• [Work to be completed]:
Find every line in the records below that holds the word "Created" and copy it.

• [Supplied information]:

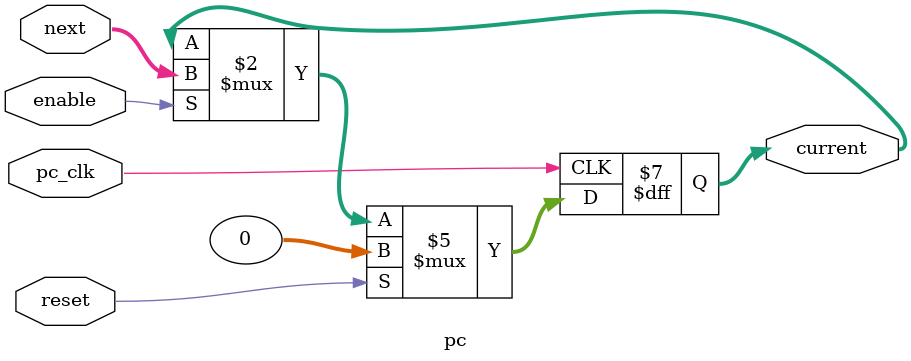
<source format=v>
`timescale 1ns/1ns

module pc(
    input wire pc_clk,
    input wire reset,     
    input wire enable,      
    input wire [31:0] next,
    output reg [31:0] current
);

    always @(posedge pc_clk) begin
        if (reset) begin
            current <= 32'b0;
        end
        else if (enable) begin
            current <= next;  // Updates if not Stall
        end
    end

endmodule
</source>
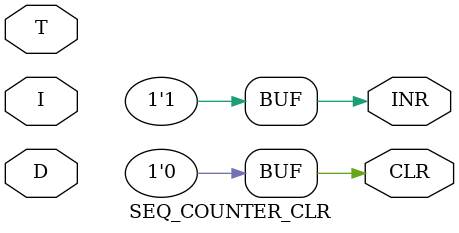
<source format=v>
`timescale 1ns / 1ps


module SEQ_COUNTER_CLR(CLR, INR, T, D, I);

	input [7:0] T, D;
	input I;
	
	output CLR, INR;
	
	wire a1, a2, a3, a4, a5, o1, o2;
	wire In = ~I;
	wire r = D[7] & In & T[3];
	
	assign o1 = D[4] | D[3];
	assign a2 = o1 & T[4];
	assign a3 = D[7] & T[3];
	assign o2 = D[2] | D[1] | D[0] | D[5];
	assign a5 = o2 & T[5];
	
	assign CLR = 0;
	assign INR = (~CLR);
	
endmodule

</source>
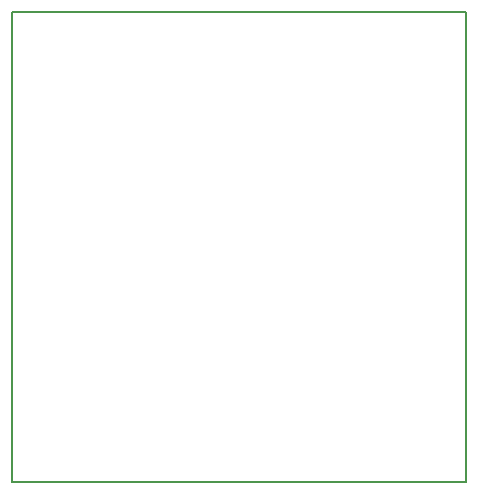
<source format=gbr>
G04 #@! TF.FileFunction,Profile,NP*
%FSLAX45Y45*%
G04 Gerber Fmt 4.5, Leading zero omitted, Abs format (unit mm)*
G04 Created by KiCad (PCBNEW (2015-12-04 BZR 6347, Git 4c88040)-product) date 15.04.2016 21:14:43*
%MOMM*%
G01*
G04 APERTURE LIST*
%ADD10C,0.100000*%
%ADD11C,0.150000*%
G04 APERTURE END LIST*
D10*
D11*
X17920000Y-9040000D02*
X14080000Y-9040000D01*
X17920000Y-13020000D02*
X17920000Y-9040000D01*
X14080000Y-13020000D02*
X17920000Y-13020000D01*
X14080000Y-9040000D02*
X14080000Y-13020000D01*
M02*

</source>
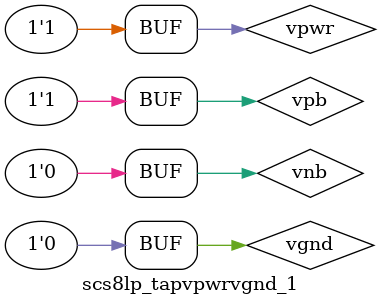
<source format=v>
`celldefine
`timescale 1ns / 1ps

module scs8lp_tapvpwrvgnd_1  (

`ifdef SC_USE_PG_PIN
input vpwr,
input vgnd,
input vpb,
input vnb
`endif

);

`ifdef functional
`else
`ifdef SC_USE_PG_PIN
`else
supply1 vpwr;
supply0 vgnd;
supply1 vpb;
supply0 vnb;
`endif
`endif

endmodule
`endcelldefine

</source>
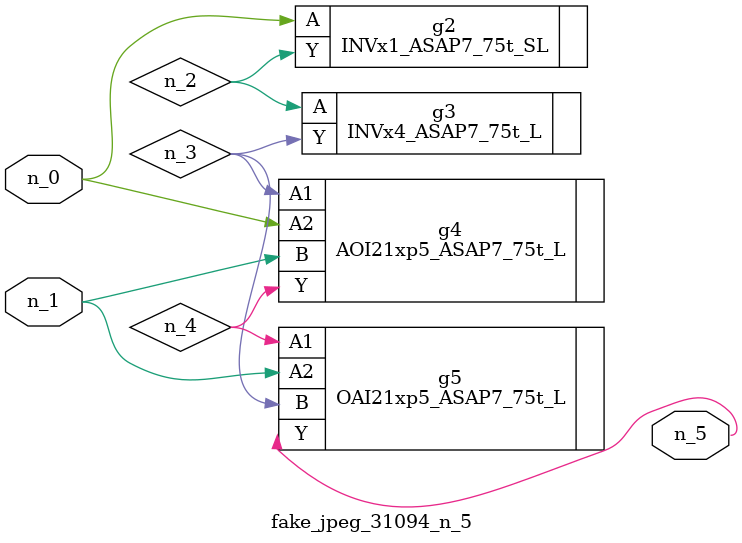
<source format=v>
module fake_jpeg_31094_n_5 (n_0, n_1, n_5);

input n_0;
input n_1;

output n_5;

wire n_3;
wire n_2;
wire n_4;

INVx1_ASAP7_75t_SL g2 ( 
.A(n_0),
.Y(n_2)
);

INVx4_ASAP7_75t_L g3 ( 
.A(n_2),
.Y(n_3)
);

AOI21xp5_ASAP7_75t_L g4 ( 
.A1(n_3),
.A2(n_0),
.B(n_1),
.Y(n_4)
);

OAI21xp5_ASAP7_75t_L g5 ( 
.A1(n_4),
.A2(n_1),
.B(n_3),
.Y(n_5)
);


endmodule
</source>
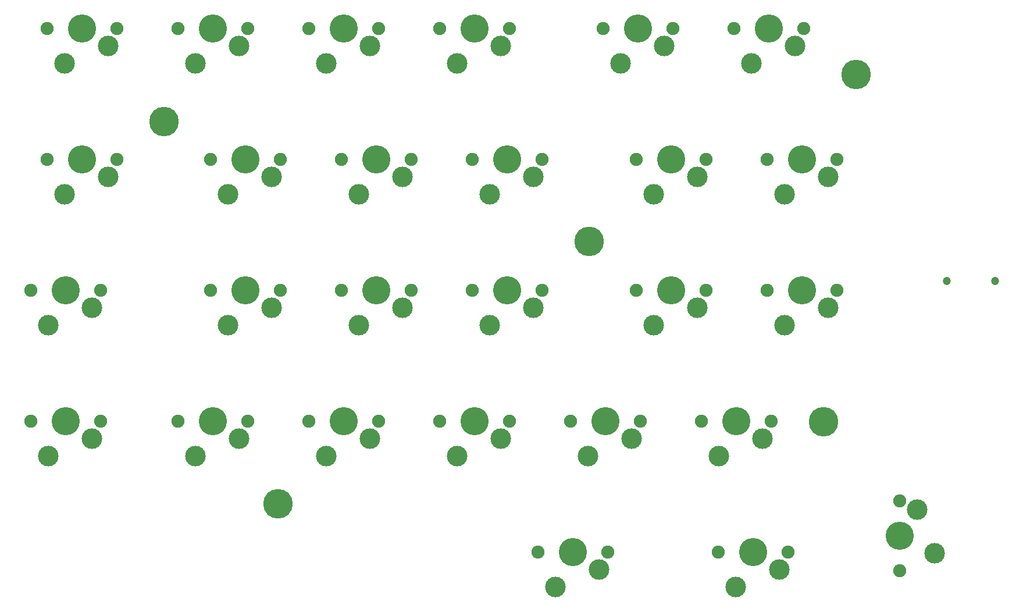
<source format=gbr>
G04 #@! TF.GenerationSoftware,KiCad,Pcbnew,(5.1.9)-1*
G04 #@! TF.CreationDate,2021-01-10T01:59:46+09:00*
G04 #@! TF.ProjectId,yuiop27,7975696f-7032-4372-9e6b-696361645f70,rev?*
G04 #@! TF.SameCoordinates,Original*
G04 #@! TF.FileFunction,Soldermask,Top*
G04 #@! TF.FilePolarity,Negative*
%FSLAX46Y46*%
G04 Gerber Fmt 4.6, Leading zero omitted, Abs format (unit mm)*
G04 Created by KiCad (PCBNEW (5.1.9)-1) date 2021-01-10 01:59:46*
%MOMM*%
%LPD*%
G01*
G04 APERTURE LIST*
%ADD10C,4.300000*%
%ADD11C,4.100000*%
%ADD12C,1.900000*%
%ADD13C,3.000000*%
%ADD14C,1.200000*%
G04 APERTURE END LIST*
D10*
X100838000Y-83407250D03*
X201612500Y-76485750D03*
X162750500Y-100806250D03*
X196850000Y-127031750D03*
X117475000Y-139033250D03*
D11*
X165131750Y-127000000D03*
D12*
X160051750Y-127000000D03*
X170211750Y-127000000D03*
D13*
X168941750Y-129540000D03*
X162591750Y-132080000D03*
X172116750Y-93980000D03*
X178466750Y-91440000D03*
D12*
X179736750Y-88900000D03*
X169576750Y-88900000D03*
D11*
X174656750Y-88900000D03*
D13*
X110204250Y-113030000D03*
X116554250Y-110490000D03*
D12*
X117824250Y-107950000D03*
X107664250Y-107950000D03*
D11*
X112744250Y-107950000D03*
D13*
X148304250Y-93980000D03*
X154654250Y-91440000D03*
D12*
X155924250Y-88900000D03*
X145764250Y-88900000D03*
D11*
X150844250Y-88900000D03*
D14*
X221797750Y-106616500D03*
X214797750Y-106616500D03*
D13*
X86391750Y-74930000D03*
X92741750Y-72390000D03*
D12*
X94011750Y-69850000D03*
X83851750Y-69850000D03*
D11*
X88931750Y-69850000D03*
D13*
X105441750Y-74930000D03*
X111791750Y-72390000D03*
D12*
X113061750Y-69850000D03*
X102901750Y-69850000D03*
D11*
X107981750Y-69850000D03*
X127031750Y-69850000D03*
D12*
X121951750Y-69850000D03*
X132111750Y-69850000D03*
D13*
X130841750Y-72390000D03*
X124491750Y-74930000D03*
D11*
X146081750Y-69850000D03*
D12*
X141001750Y-69850000D03*
X151161750Y-69850000D03*
D13*
X149891750Y-72390000D03*
X143541750Y-74930000D03*
D11*
X169894250Y-69850000D03*
D12*
X164814250Y-69850000D03*
X174974250Y-69850000D03*
D13*
X173704250Y-72390000D03*
X167354250Y-74930000D03*
D11*
X188944250Y-69850000D03*
D12*
X183864250Y-69850000D03*
X194024250Y-69850000D03*
D13*
X192754250Y-72390000D03*
X186404250Y-74930000D03*
D11*
X88931750Y-88900000D03*
D12*
X83851750Y-88900000D03*
X94011750Y-88900000D03*
D13*
X92741750Y-91440000D03*
X86391750Y-93980000D03*
D11*
X112744250Y-88900000D03*
D12*
X107664250Y-88900000D03*
X117824250Y-88900000D03*
D13*
X116554250Y-91440000D03*
X110204250Y-93980000D03*
X129254250Y-93980000D03*
X135604250Y-91440000D03*
D12*
X136874250Y-88900000D03*
X126714250Y-88900000D03*
D11*
X131794250Y-88900000D03*
X193706750Y-88900000D03*
D12*
X188626750Y-88900000D03*
X198786750Y-88900000D03*
D13*
X197516750Y-91440000D03*
X191166750Y-93980000D03*
D11*
X86550500Y-107950000D03*
D12*
X81470500Y-107950000D03*
X91630500Y-107950000D03*
D13*
X90360500Y-110490000D03*
X84010500Y-113030000D03*
X129254250Y-113030000D03*
X135604250Y-110490000D03*
D12*
X136874250Y-107950000D03*
X126714250Y-107950000D03*
D11*
X131794250Y-107950000D03*
D13*
X148304250Y-113030000D03*
X154654250Y-110490000D03*
D12*
X155924250Y-107950000D03*
X145764250Y-107950000D03*
D11*
X150844250Y-107950000D03*
D13*
X172116750Y-113030000D03*
X178466750Y-110490000D03*
D12*
X179736750Y-107950000D03*
X169576750Y-107950000D03*
D11*
X174656750Y-107950000D03*
D13*
X191166750Y-113030000D03*
X197516750Y-110490000D03*
D12*
X198786750Y-107950000D03*
X188626750Y-107950000D03*
D11*
X193706750Y-107950000D03*
X86550500Y-127000000D03*
D12*
X81470500Y-127000000D03*
X91630500Y-127000000D03*
D13*
X90360500Y-129540000D03*
X84010500Y-132080000D03*
X105441750Y-132080000D03*
X111791750Y-129540000D03*
D12*
X113061750Y-127000000D03*
X102901750Y-127000000D03*
D11*
X107981750Y-127000000D03*
X127031750Y-127000000D03*
D12*
X121951750Y-127000000D03*
X132111750Y-127000000D03*
D13*
X130841750Y-129540000D03*
X124491750Y-132080000D03*
D11*
X146081750Y-127000000D03*
D12*
X141001750Y-127000000D03*
X151161750Y-127000000D03*
D13*
X149891750Y-129540000D03*
X143541750Y-132080000D03*
D11*
X184181750Y-127000000D03*
D12*
X179101750Y-127000000D03*
X189261750Y-127000000D03*
D13*
X187991750Y-129540000D03*
X181641750Y-132080000D03*
D11*
X160369250Y-146050000D03*
D12*
X155289250Y-146050000D03*
X165449250Y-146050000D03*
D13*
X164179250Y-148590000D03*
X157829250Y-151130000D03*
D11*
X186590000Y-146050000D03*
D12*
X181510000Y-146050000D03*
X191670000Y-146050000D03*
D13*
X190400000Y-148590000D03*
X184050000Y-151130000D03*
D11*
X207981550Y-143681450D03*
D12*
X207981550Y-148761450D03*
X207981550Y-138601450D03*
D13*
X210521550Y-139871450D03*
X213061550Y-146221450D03*
M02*

</source>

• [Answer to this task]:
G04 Created by KiCad (PCBNEW (2015-12-04 BZR 6347, Git 4c88040)-product) date 15.04.2016 21:14:43*
G04 Created by KiCad (PCBNEW (5.1.9)-1) date 2021-01-10 01:59:46*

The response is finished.